> _Excerpted data_
================================

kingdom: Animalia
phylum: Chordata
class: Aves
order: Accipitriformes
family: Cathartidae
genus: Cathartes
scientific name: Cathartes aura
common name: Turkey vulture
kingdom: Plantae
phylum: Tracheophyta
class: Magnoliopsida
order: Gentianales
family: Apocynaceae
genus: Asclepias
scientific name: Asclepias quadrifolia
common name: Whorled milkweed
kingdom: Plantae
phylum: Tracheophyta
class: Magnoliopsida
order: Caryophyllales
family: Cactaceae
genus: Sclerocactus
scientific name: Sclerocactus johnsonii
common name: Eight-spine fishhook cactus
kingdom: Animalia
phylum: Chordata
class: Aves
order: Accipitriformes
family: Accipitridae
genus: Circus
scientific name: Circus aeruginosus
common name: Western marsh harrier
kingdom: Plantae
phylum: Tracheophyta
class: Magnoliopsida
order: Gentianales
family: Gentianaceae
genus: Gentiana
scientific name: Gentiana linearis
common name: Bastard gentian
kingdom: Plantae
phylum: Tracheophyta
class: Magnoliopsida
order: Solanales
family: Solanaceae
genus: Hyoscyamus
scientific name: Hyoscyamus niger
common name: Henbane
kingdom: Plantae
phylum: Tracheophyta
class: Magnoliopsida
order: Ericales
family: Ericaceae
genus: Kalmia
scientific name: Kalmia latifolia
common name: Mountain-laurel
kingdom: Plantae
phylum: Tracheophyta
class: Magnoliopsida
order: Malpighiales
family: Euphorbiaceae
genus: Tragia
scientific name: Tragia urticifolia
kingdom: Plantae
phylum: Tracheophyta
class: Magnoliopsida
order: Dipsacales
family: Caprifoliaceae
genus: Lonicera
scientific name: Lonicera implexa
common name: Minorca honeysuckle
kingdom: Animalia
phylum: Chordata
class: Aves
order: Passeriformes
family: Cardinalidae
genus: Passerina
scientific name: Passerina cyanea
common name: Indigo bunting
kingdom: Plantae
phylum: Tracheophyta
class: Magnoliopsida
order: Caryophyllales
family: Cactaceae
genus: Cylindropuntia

================================

> _Stated problem_
Convert the lines above into a JSON list of strings, one string per line, and omit any blank lines.

> _Exercise solution_
[
  "kingdom: Animalia",
  "phylum: Chordata",
  "class: Aves",
  "order: Accipitriformes",
  "family: Cathartidae",
  "genus: Cathartes",
  "scientific name: Cathartes aura",
  "common name: Turkey vulture",
  "kingdom: Plantae",
  "phylum: Tracheophyta",
  "class: Magnoliopsida",
  "order: Gentianales",
  "family: Apocynaceae",
  "genus: Asclepias",
  "scientific name: Asclepias quadrifolia",
  "common name: Whorled milkweed",
  "kingdom: Plantae",
  "phylum: Tracheophyta",
  "class: Magnoliopsida",
  "order: Caryophyllales",
  "family: Cactaceae",
  "genus: Sclerocactus",
  "scientific name: Sclerocactus johnsonii",
  "common name: Eight-spine fishhook cactus",
  "kingdom: Animalia",
  "phylum: Chordata",
  "class: Aves",
  "order: Accipitriformes",
  "family: Accipitridae",
  "genus: Circus",
  "scientific name: Circus aeruginosus",
  "common name: Western marsh harrier",
  "kingdom: Plantae",
  "phylum: Tracheophyta",
  "class: Magnoliopsida",
  "order: Gentianales",
  "family: Gentianaceae",
  "genus: Gentiana",
  "scientific name: Gentiana linearis",
  "common name: Bastard gentian",
  "kingdom: Plantae",
  "phylum: Tracheophyta",
  "class: Magnoliopsida",
  "order: Solanales",
  "family: Solanaceae",
  "genus: Hyoscyamus",
  "scientific name: Hyoscyamus niger",
  "common name: Henbane",
  "kingdom: Plantae",
  "phylum: Tracheophyta",
  "class: Magnoliopsida",
  "order: Ericales",
  "family: Ericaceae",
  "genus: Kalmia",
  "scientific name: Kalmia latifolia",
  "common name: Mountain-laurel",
  "kingdom: Plantae",
  "phylum: Tracheophyta",
  "class: Magnoliopsida",
  "order: Malpighiales",
  "family: Euphorbiaceae",
  "genus: Tragia",
  "scientific name: Tragia urticifolia",
  "kingdom: Plantae",
  "phylum: Tracheophyta",
  "class: Magnoliopsida",
  "order: Dipsacales",
  "family: Caprifoliaceae",
  "genus: Lonicera",
  "scientific name: Lonicera implexa",
  "common name: Minorca honeysuckle",
  "kingdom: Animalia",
  "phylum: Chordata",
  "class: Aves",
  "order: Passeriformes",
  "family: Cardinalidae",
  "genus: Passerina",
  "scientific name: Passerina cyanea",
  "common name: Indigo bunting",
  "kingdom: Plantae",
  "phylum: Tracheophyta",
  "class: Magnoliopsida",
  "order: Caryophyllales",
  "family: Cactaceae",
  "genus: Cylindropuntia"
]